Yanlış avlanmanın balık çeşitliliğini yok ettiğini vurgulayan balıkçı esnafı Duman, “Son zamanlarda balık çeşitliliğinde yaşanan azalma hem bizlerin, hem de vatandaşın dikkatini çekiyor. Buna sebep olan şeylerden biri trol avcılığı. Bilmeyenler için açmak gerekirse, gemi ve yelkenli tekneler aracılığı ile üzerinde kurşun ve mantar bulunan, deniz canlılarını avlamaya yarayan av aracıdır. Özellikle dip trol ağları denizin dibinde yaşayan canlıları süpürür gibi, yakalayarak ağa hapsettiği ve dipteki yaşam alanlarını bozduğu için, gelecek nesillerin devamlılığını çok büyük oranda etkiler. Trol, havyarı, balığın yumurtasını, yuvasını ve denizde ne kadar ufak ve sürü balık varsa yok ediyor. Trol, balık üreme alanlarının yok olmasına ve çok ciddi ekonomik kayba yol açıyor. Tezgâhımızda eskiden 50, 60 çeşit balık bulurduk. Şu anda tezgâha çiftlik balığı dolduruyoruz, sadece 5-6 çeşit deniz balığı koyabiliyoruz. Örneğin, denizlerimizde ‘’Patlıcan Balığı’’ olarak adlandıran bir balık vardır. Bunu çoğu kişi bilmez, patlıcan balığı denizin filtresidir. Denizi temizleyen tek canlı patlıcan balığıdır” diye konuştu.

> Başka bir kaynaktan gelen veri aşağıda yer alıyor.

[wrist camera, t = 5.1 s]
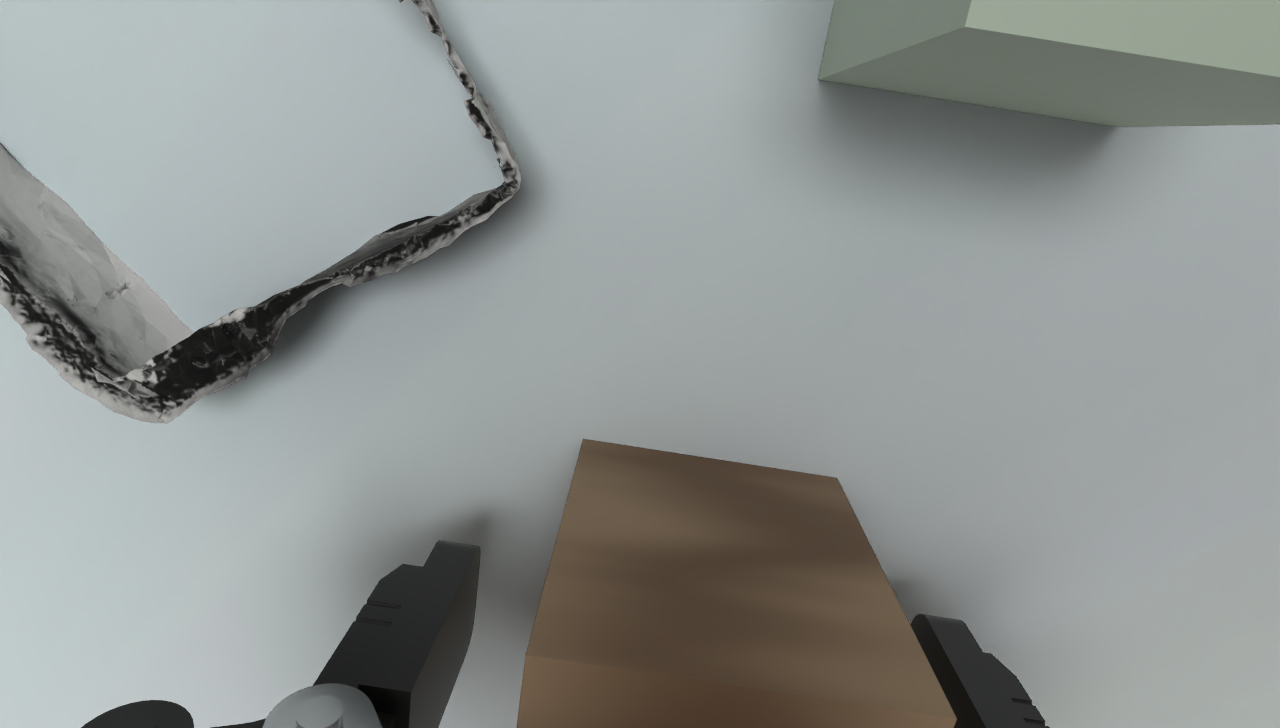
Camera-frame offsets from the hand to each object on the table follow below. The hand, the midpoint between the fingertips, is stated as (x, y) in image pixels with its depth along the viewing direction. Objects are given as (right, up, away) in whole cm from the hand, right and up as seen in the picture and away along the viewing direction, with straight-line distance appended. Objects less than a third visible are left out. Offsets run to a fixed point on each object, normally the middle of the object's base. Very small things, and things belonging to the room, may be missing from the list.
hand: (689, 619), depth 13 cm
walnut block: (0, +1, +2) cm, 2 cm away
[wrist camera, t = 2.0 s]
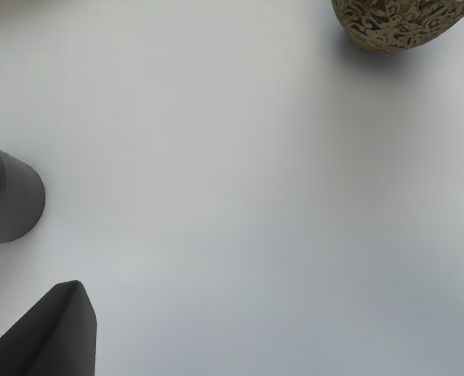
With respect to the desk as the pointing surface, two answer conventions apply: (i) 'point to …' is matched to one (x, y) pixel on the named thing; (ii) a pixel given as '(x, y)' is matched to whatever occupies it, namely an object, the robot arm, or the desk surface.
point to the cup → (396, 22)
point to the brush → (18, 197)
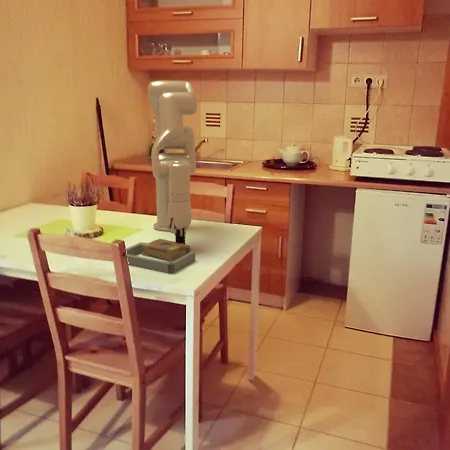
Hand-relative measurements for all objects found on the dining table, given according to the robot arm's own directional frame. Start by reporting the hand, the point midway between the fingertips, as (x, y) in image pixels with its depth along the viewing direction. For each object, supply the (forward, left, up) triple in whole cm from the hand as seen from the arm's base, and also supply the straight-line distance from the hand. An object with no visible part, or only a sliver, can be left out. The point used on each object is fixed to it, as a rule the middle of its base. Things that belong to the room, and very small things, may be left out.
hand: (180, 245), depth 179 cm
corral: (+15, 0, -1) cm, 15 cm away
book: (+8, -1, -2) cm, 8 cm away
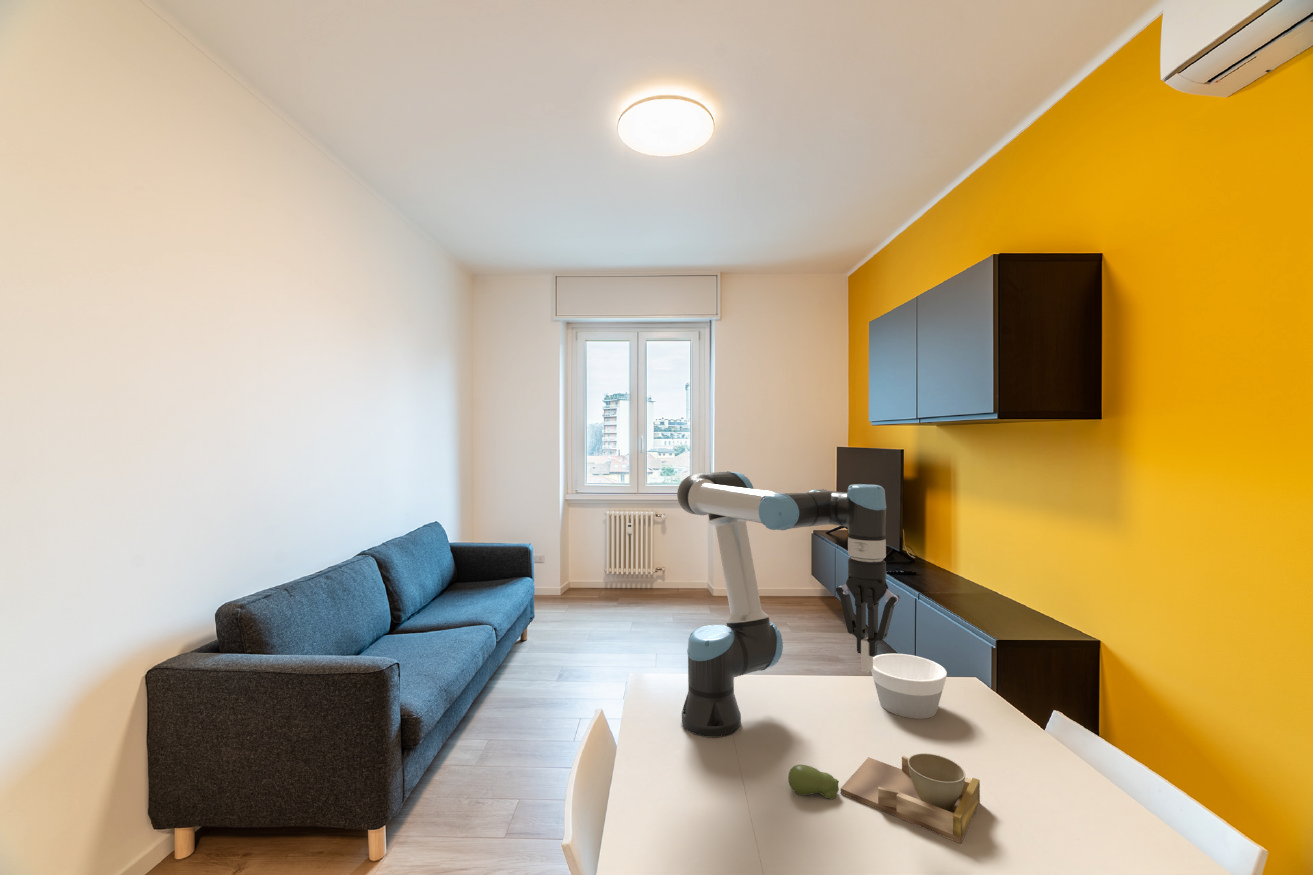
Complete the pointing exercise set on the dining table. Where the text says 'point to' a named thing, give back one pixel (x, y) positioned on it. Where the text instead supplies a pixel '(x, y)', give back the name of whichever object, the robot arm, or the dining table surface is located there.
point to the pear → (812, 781)
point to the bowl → (908, 684)
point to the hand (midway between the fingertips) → (867, 669)
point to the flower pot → (936, 779)
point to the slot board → (911, 798)
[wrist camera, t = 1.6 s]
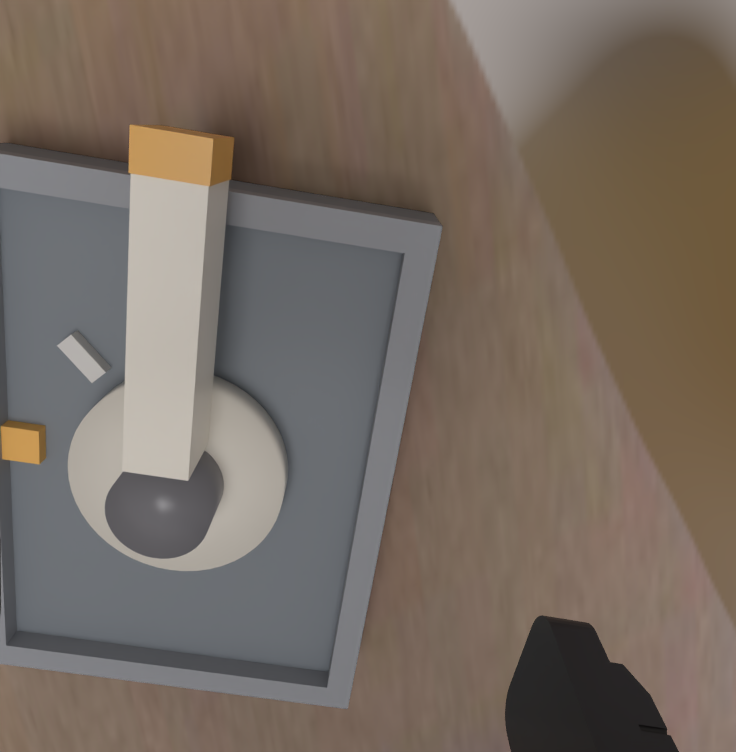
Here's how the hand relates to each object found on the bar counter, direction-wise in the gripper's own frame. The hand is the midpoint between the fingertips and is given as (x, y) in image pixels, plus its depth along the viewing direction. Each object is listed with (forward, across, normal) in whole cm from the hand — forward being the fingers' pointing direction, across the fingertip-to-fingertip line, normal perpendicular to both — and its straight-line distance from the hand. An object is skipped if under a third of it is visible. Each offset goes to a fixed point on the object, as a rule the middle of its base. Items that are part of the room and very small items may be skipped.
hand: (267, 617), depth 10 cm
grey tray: (+21, +5, +8) cm, 23 cm away
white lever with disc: (+18, +5, +4) cm, 19 cm away
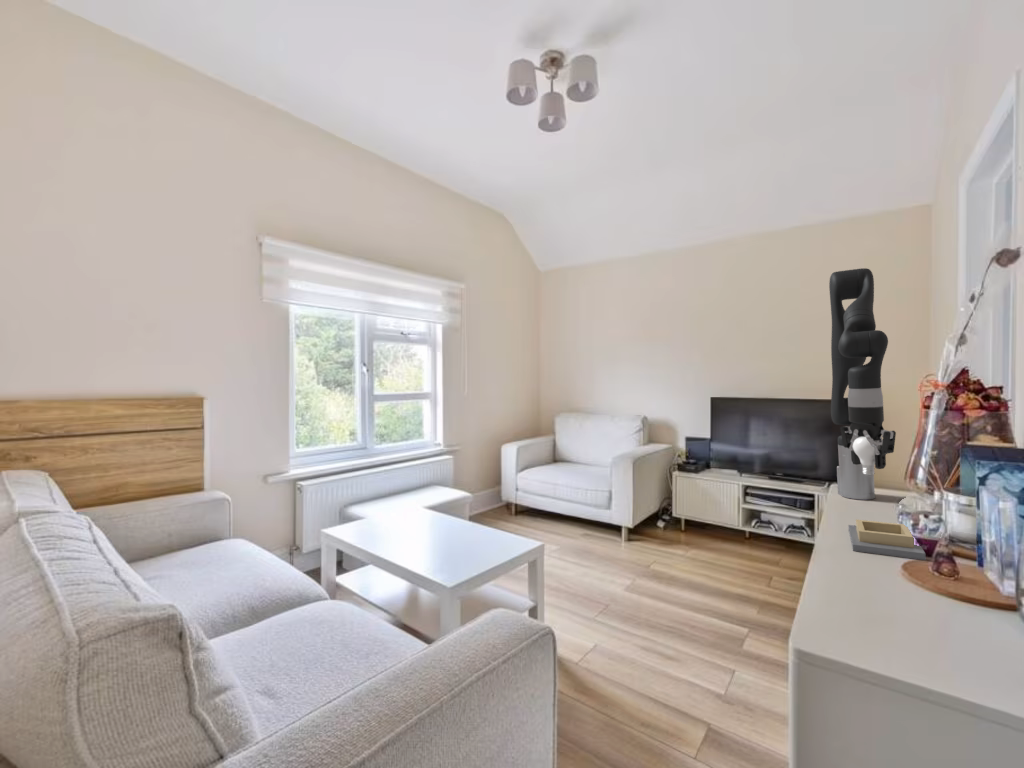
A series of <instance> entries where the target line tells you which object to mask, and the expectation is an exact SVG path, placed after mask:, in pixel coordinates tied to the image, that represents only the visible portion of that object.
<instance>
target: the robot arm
mask: <svg viewBox="0 0 1024 768" xmlns="http://www.w3.org/2000/svg"><path fill="white" fill-rule="evenodd" d="M874 280H875V279H874V274H873V272H872V270H871V269H870V268H866V267H865V268H857V269H856V268H855V269H854V268H853V269H849V270H848V269H847V270H839V271H834V272H832V273H831V274H830V277H829V281H828V282H829V300H830V314H831V337H830V338H831V340H830V343H831V345H830V346H831V347H830V348H831V350H830V351H831V352H830V353H831V355H830V356H831V370H832V371H831V372H832V374H831V375H832V380H831V381H832V383H831V384H832V385H831V386H832V387H831V398H830V399H831V401H830V415H831V421H832V422H833V424H834V425H838V426H839V425H840V428H839V429H840V434H841V435H839V436H837V449H838V452H837V453H838V454H837V455H838V465H837V466H836V478H837V480H836V481H837V494H838V495H840V496H842V497H843V498H847V499H852V500H862V501H863V500H867V501H868V500H873V499H875V495H876V493H875V491H876V490H875V476H874V475H875V474H873V475H871V476H867V475H865V474H863V473H862V471H863V470H862V468H863V467H862V464H861V462H860V459H859V457H858V456H857V455H856V453H855V452H854V450H853V442H854V441H855V439H857V438H858V437H861V436H864V437H866V438H867V440H868V441H869V443H870V444H871V446H873V447H874V452H875V454H876V455H875V465H874V469H877V470H882V469H885V467H886V466H887V461H886V458H887V457H886V455H888V454H893V453H894V452H895V442H896V435H897V432H896V431H895V430H888V429H884V427H883V422H885V416H884V415H885V414H884V395H883V391H882V375H881V374H882V365H883V361H884V358H885V354H886V353H887V348H888V344H889V338H888V336H887V334H886V333H885V332H883V331H882V330H881V329H880V330H876V329H877V327H876V326H877V325H876V320H875V315H874V301H875V299H874V298H875V283H874V282H875V281H874ZM846 300H853V302H851V303H850V305H848V307H847V308H846V309H845V308H844V306H843V301H846ZM867 358H870V360H869V362H867V363H865V362H866V360H867ZM847 389H848V394H847V397H845V394H846V390H847ZM878 440H879V443H875V442H874V441H878ZM878 446H881V450H879V448H878Z"/></svg>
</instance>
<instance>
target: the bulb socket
mask: <svg viewBox="0 0 1024 768" xmlns="http://www.w3.org/2000/svg"><path fill="white" fill-rule="evenodd" d="M904 524H905V523H895V522H885V521H875V520H866V519H865V520H864V519H855V525H852V524H848V525H847V528H848V533H849V534H848V535H849V537H850V543H851V547H852V551H853V552H859V553H865V554H866V553H867V554H875V555H883V556H891V557H898V558H899V557H900V558H907V559H913V560H914V559H915V560H921V561H927V560H926V556H927V555H926V552H925V550H924V549H923V547H922V546H917V545H914V538H913V536H912V534H911V532H910V529H909V527H908V526H907V527H906V526H905V525H904Z"/></svg>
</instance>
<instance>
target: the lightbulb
mask: <svg viewBox="0 0 1024 768" xmlns="http://www.w3.org/2000/svg"><path fill="white" fill-rule="evenodd" d="M874 442H875V443H879V440H878V441H874ZM878 448H879V450H881V446H878ZM853 450H854V452H855V453H856V455H857V456H858V457H859V459H860V462H861V464H862V467H863V468H862V470H863V471H862V473H863V474H865V475H867V476H871V475H873V474H874V475H875V474H876V472H875V455H876V454H875V452H874V447H873V446H871V444H870V443H869V441H868V440H867V438H866V437H864V436H861V437H858V438H857V439H855V441H854V442H853Z"/></svg>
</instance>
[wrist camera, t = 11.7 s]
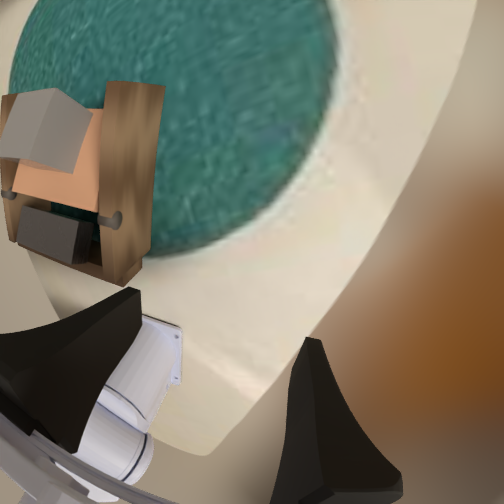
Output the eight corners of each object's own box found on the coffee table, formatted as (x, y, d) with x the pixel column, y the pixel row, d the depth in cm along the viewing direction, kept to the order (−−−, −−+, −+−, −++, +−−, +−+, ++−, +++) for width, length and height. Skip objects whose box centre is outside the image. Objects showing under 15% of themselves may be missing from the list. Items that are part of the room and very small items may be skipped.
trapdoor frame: (151, 259, 24) (116, 296, 19) (46, 226, 24) (10, 250, 20) (166, 86, 17) (121, 80, 12) (46, 91, 18) (0, 96, 13)
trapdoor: (102, 268, 19) (82, 271, 16) (22, 238, 20) (3, 237, 17) (140, 122, 18) (125, 109, 16) (53, 120, 19) (36, 111, 17)
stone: (72, 174, 16) (28, 159, 12) (35, 168, 17) (-5, 156, 12) (93, 113, 16) (56, 87, 12) (54, 114, 16) (18, 93, 12)
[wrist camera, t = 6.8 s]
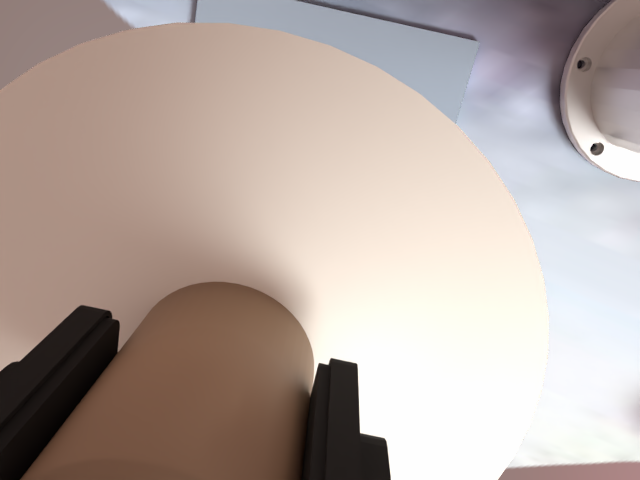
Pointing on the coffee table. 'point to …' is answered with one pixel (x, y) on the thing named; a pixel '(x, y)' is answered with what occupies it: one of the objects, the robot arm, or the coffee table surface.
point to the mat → (365, 43)
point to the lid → (263, 258)
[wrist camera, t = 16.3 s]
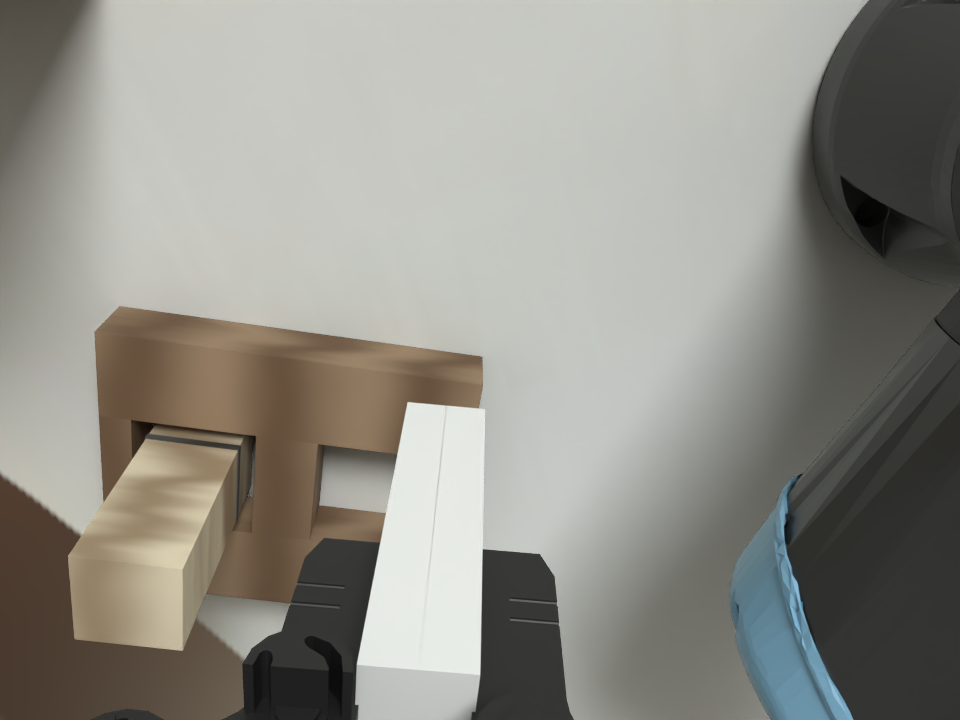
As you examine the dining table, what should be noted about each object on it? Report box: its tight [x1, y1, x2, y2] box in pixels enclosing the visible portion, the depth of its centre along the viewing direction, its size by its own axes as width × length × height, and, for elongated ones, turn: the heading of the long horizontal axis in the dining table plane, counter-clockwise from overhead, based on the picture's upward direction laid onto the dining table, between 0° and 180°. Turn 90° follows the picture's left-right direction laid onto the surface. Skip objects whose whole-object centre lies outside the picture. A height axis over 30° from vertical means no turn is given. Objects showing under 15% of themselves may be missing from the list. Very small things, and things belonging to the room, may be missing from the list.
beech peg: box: [68, 423, 253, 651], centre depth 39 cm, size 4×4×12 cm
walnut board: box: [95, 306, 483, 603], centre depth 43 cm, size 18×15×3 cm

Taze balığı anlamanın püf noktalarını da dile getiren balıkçı esnafı Duman, şunları dile getirdi: “Taze balık kendini renginden ele verir. Pırıl pırıl parlar, balığın derisi gergin ve parlak olur. Aynı şekilde gözlerinden de anlayabiliriz. Balığın gözleri parlak ve dışa bombeli olur. Taze balığa parmakla dokununca meydana gelen çukurluk anında düzelir. Oysa bayat balıklarda bu iz kalır. Taze balığın solungaçları canlı kırmızı renktedir. Balık bayatladıkça bu renk değişir.”